Directed by: Nick Love; Runtime: 112 minutes
Furthering the trend of classic TV shows being remade for the big screen, British crime-drama director Nick Love reaches back to the '70s and pulls out a reinvention of The Sweeney: a program focused on a renegade branch of London's metro police who occasionally bend the rules of legality to get results. For these reboots to sustain a reason for existing, they've got to find a way to update the premise for the current climate, such as the modification of conspiracies in Edge of Darkness or State of Play and the technological shifts in Mission: Impossible. While draped in contemporary trappings and suitably acted, with a degree of procedural suspense barreling it forward, The Sweeney doesn't offer a fresh-enough perspective to merit this old-hat retread of antiheroic cops, their slippery targets, and the authorities working to shut them down. The film's only real course of modernization is suggesting that the unit's tactics could be too archaic for the here and now, and it doesn't do a great job of convincing otherwise.
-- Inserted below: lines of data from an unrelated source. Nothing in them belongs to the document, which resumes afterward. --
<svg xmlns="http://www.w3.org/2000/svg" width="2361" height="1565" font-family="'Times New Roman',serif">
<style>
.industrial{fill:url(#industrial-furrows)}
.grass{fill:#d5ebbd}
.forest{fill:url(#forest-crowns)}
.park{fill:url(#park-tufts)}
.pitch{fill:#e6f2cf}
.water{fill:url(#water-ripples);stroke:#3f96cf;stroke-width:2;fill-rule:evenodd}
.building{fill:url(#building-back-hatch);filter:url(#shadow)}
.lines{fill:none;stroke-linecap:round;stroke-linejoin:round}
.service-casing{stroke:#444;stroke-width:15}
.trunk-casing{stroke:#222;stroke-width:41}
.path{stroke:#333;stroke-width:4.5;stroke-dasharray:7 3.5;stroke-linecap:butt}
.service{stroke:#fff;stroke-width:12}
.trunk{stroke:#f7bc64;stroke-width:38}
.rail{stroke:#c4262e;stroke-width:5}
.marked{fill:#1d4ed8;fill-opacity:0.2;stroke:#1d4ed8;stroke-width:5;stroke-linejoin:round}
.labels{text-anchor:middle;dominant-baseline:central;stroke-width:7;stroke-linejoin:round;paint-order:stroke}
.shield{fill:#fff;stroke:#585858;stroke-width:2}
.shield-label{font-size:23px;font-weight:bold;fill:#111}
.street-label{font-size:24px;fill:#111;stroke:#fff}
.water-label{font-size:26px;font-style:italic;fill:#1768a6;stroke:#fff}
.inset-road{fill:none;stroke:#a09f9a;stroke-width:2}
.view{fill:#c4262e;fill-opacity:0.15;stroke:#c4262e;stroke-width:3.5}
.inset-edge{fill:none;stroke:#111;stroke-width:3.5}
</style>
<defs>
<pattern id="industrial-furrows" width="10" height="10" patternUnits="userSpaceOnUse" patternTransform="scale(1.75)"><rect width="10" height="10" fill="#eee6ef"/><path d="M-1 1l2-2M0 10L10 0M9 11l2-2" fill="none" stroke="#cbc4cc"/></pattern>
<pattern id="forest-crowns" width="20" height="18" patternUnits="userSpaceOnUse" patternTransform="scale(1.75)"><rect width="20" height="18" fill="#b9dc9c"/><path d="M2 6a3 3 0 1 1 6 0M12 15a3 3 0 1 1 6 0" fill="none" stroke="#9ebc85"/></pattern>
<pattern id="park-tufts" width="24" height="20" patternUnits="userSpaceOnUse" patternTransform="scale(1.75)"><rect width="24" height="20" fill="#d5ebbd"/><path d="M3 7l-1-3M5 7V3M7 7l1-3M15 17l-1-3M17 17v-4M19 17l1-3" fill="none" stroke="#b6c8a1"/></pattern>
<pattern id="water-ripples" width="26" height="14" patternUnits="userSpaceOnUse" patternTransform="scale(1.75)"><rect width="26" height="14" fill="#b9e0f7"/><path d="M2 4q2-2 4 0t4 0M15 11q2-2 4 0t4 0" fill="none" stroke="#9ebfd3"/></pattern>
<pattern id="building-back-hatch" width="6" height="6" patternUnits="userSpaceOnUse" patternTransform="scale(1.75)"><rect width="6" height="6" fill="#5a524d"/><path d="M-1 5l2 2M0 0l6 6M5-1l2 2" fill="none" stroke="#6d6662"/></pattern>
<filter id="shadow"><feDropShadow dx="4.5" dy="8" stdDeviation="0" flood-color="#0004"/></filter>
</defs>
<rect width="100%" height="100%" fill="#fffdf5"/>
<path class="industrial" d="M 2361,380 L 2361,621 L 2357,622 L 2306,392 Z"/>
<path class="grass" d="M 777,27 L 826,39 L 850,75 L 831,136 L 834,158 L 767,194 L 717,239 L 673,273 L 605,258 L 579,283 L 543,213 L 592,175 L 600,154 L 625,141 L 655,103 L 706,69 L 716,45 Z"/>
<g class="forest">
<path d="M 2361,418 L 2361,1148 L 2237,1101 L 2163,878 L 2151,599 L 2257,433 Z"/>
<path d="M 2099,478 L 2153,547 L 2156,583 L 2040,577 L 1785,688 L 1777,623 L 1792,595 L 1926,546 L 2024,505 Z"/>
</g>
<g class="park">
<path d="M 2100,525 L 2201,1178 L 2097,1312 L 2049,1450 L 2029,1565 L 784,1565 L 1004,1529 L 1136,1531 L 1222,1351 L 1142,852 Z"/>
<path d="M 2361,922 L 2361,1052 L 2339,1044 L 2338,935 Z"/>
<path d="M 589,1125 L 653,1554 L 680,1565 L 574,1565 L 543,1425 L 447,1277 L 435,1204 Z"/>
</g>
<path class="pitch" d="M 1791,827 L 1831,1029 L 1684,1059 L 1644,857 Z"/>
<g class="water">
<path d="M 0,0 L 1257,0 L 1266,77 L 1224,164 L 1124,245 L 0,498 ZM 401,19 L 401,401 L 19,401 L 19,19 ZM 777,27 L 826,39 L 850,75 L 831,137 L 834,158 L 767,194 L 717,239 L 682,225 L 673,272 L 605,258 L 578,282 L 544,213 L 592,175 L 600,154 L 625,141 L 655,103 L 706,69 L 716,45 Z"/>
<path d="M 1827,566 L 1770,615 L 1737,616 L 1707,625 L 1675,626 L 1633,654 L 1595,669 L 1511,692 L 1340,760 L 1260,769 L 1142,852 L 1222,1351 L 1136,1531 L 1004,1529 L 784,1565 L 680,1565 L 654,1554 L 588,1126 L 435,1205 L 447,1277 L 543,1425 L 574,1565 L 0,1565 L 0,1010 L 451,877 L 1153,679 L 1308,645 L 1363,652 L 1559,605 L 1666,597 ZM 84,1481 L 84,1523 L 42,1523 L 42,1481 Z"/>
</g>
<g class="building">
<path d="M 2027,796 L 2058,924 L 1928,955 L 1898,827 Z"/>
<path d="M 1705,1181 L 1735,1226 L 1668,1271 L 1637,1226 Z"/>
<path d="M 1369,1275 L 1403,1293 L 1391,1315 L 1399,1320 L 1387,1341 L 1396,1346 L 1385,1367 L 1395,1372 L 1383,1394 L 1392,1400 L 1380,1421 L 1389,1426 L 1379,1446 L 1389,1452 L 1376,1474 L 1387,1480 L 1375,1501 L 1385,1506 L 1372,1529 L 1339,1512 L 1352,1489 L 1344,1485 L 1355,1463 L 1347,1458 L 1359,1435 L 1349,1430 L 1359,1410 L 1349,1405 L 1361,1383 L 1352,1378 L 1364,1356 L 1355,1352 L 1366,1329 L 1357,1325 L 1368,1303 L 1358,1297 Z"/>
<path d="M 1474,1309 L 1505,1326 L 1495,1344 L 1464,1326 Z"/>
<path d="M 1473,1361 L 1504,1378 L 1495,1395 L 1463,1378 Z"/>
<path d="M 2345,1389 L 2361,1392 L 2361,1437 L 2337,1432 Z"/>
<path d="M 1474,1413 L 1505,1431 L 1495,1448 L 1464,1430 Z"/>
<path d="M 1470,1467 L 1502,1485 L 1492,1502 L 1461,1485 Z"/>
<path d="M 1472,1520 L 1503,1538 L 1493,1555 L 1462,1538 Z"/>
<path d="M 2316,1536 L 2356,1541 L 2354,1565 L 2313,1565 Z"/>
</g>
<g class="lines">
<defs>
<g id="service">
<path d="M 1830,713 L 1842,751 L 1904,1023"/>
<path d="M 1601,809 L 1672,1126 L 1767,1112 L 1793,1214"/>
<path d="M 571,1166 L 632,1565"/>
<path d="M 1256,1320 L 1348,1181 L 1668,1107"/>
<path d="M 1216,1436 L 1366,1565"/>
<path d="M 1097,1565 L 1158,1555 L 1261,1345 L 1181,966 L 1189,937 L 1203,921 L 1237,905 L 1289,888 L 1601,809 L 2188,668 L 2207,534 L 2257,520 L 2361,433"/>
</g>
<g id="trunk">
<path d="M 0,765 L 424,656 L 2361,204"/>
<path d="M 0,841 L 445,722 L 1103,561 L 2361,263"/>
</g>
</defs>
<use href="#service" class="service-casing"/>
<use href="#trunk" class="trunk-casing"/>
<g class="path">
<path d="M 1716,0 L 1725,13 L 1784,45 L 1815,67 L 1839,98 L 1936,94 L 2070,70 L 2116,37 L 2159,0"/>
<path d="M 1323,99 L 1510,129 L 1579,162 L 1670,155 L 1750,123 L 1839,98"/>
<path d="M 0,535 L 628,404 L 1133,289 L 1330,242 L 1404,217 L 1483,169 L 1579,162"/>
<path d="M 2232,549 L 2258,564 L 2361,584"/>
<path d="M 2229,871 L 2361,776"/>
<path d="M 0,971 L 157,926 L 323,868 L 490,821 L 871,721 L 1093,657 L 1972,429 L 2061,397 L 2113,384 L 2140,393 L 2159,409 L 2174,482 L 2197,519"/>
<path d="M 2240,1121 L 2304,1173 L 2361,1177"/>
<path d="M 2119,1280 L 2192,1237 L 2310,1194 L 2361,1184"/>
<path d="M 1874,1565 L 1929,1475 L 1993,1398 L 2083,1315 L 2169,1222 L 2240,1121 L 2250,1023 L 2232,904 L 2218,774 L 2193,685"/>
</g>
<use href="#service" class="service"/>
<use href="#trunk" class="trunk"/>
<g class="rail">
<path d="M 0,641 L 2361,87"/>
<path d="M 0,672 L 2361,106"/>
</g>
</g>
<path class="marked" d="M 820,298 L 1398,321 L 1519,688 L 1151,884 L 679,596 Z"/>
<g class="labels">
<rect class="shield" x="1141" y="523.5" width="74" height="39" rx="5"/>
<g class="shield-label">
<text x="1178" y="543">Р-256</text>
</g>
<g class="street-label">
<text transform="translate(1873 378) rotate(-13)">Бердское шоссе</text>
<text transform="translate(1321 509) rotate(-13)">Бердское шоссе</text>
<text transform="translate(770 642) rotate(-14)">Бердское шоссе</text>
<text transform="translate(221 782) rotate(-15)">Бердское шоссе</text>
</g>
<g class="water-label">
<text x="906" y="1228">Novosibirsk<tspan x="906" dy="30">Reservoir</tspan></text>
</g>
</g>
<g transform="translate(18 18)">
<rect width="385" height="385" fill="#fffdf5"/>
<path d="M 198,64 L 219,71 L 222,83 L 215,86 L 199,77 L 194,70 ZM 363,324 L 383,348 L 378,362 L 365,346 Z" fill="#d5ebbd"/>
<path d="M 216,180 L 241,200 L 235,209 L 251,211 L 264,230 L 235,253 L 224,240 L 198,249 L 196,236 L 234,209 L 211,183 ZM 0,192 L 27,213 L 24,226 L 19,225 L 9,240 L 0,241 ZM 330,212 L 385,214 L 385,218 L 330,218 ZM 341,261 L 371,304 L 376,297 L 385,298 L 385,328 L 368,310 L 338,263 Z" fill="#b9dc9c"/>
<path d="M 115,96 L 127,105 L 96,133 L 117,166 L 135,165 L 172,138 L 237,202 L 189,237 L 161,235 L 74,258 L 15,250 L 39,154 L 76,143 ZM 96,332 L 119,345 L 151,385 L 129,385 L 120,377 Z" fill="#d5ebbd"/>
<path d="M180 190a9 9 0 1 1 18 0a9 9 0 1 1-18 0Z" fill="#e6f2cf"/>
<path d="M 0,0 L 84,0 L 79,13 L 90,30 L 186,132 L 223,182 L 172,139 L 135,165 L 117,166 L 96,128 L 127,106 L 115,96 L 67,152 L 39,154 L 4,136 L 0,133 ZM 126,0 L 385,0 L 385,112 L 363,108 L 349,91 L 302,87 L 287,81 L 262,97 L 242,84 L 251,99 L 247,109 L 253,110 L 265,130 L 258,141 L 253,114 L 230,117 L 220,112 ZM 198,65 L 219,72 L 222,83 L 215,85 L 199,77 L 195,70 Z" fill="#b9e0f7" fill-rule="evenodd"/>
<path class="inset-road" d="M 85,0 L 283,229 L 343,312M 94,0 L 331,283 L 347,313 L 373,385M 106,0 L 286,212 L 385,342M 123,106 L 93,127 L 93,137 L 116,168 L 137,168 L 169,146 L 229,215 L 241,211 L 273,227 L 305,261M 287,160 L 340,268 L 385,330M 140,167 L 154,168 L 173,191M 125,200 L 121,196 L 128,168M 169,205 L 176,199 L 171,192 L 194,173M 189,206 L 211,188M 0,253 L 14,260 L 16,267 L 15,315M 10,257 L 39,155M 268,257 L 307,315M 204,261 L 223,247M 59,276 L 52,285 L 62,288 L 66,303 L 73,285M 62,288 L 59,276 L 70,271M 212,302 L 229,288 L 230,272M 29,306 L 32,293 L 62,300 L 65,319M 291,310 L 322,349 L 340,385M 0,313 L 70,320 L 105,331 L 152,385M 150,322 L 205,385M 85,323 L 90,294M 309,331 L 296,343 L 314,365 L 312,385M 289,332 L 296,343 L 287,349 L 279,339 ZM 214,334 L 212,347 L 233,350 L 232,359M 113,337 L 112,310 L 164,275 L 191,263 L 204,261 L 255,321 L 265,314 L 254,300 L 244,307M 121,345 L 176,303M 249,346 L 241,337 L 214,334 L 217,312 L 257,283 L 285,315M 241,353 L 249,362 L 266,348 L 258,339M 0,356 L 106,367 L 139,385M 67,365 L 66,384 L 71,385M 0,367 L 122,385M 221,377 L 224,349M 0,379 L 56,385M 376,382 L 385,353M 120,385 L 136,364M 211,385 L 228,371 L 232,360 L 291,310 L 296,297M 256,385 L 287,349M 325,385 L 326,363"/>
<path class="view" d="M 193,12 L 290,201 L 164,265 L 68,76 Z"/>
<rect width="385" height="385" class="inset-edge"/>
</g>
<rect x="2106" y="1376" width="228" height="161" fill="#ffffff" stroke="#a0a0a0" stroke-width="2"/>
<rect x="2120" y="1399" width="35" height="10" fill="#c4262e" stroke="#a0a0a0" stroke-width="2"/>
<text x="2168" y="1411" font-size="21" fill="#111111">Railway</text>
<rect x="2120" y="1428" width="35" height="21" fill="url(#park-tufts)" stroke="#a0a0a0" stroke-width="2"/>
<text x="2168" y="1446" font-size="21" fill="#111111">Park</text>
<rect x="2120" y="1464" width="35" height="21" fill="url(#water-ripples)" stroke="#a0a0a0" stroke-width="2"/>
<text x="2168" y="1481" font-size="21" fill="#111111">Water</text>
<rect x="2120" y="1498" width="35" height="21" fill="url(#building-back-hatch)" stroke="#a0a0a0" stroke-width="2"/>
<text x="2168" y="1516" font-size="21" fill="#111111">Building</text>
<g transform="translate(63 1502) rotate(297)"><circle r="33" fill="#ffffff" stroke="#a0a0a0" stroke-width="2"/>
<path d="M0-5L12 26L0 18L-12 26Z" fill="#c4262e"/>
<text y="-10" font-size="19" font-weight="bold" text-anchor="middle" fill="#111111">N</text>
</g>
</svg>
Loosely based on a real branch of London's police force, the Flying Squad, who specialize in thwarting high-profile bank heists and currency trafficking, the division is led by a gristly veteran detective, Jack Regan (Ray Winstone), whose eclectic team aren't afraid of getting their hands dirty if the end justifies the means. Much of The Sweeney focuses on exploring the myriad relationships built around Jack and his division: the mentor-protégé banter between he and his ex-thief partner, Carter (Ben Drow); the battle waged between Jack and an internal affairs investigator, Inspector Lewis, moderated by department head Det. Haskins (Damien Lewis); and the more-than-sex rendezvous between Jack and one of the officers he commands, Nancy (Hayley Atwell), who so happens to be the wife of Inspector Lewis. In the midst of this, they're working to solve a case -- and prevent further crimes -- involving an elusive thief who inexplicably killed a hostage during a low-yield, lower-profile robbery.
The underlying mystery in The Sweeney is little more than a means to an end, though, a dull jumble of deception and scheming in the city that merely give the squad, and those scrutinizing their methods, something to do around the moral grayness, romances, and fears of getting shut down. A lot of talk and bluster occurs about the nature of the police division and their place in maintaining balance, yet the primary case they're working on teeters blandly between a conceivable plan and several other forgettable, disposable crime-heist plots. While that might be part of Nick Love's intention, to give Jack and his team a case that's neither outside the realm of possibility nor something that glorifies their mostly-thankless jobs, it renders into a tiresome experience that goes through the motions -- payoffs, volatile interrogations, late-night sleuthing -- in a way that doesn't reinforce the idea of their methods being indispensable. They're tired attempts to invigorate a scenario we've seen many times before.
Ray Winstone balances the staleness by enlivening his stocky, gruff renegade detective with his own brand of coarseness, transforming him into an intriguing leader. There's no denying that Jack Regan is, in essence, every other loose-cannon cop to appear on-screen: he sneers at authority and conventionalism, lets his salty language get him in trouble, and pulls both literal and figurative triggers without considering the consequences. At least Winstone's edge believably bolsters these traits in the antihero vessel, instead of them being merely token devices created for provocative entertainment value. His authenticity filters to the relationships that fill the department's office and beyond; his earnest connection with a female colleague whose marriage is going down the drain creates a moderate ray of hopefulness between Winstone and a capable Hayley Atwell, while to the tug-and-pull rapport between he and his overseer, Haskins, works well due to how Damien Lewis' authoritative poise plays off Winstone's prickly demeanor.
The components are there in The Sweeney for a charismatic, Cockney-fueled procedural, but the conservative decisions Nick Love makes in relocating the story from the '70s to the current era prevents them from locking together. He constructs the action scenes with a fusion of established crime-heist aesthetics from the likes of Christopher Nolan and Michael Man, somewhere between Inception and Heat; deep-blue cinematography and rhythmic electronic music -- complete with the occasional restrained "brrawwmmnn" -- render stylish action scenes with powerful guns and rogue officers we'd prefer not to get shot. Unfortunately, despite being coherent and constantly moving, the shootouts and plot twists can't shake off the feeling of lethargy left by the dime-a-dozen plot moving them forward, as well as an almost adamant insistence on meeting a quote for genre clichés. Jack Regan and his team need more attention-grabbing crimes to solve than this, better justifications for the knee-jerk, morally-gray tactics that land them in trouble.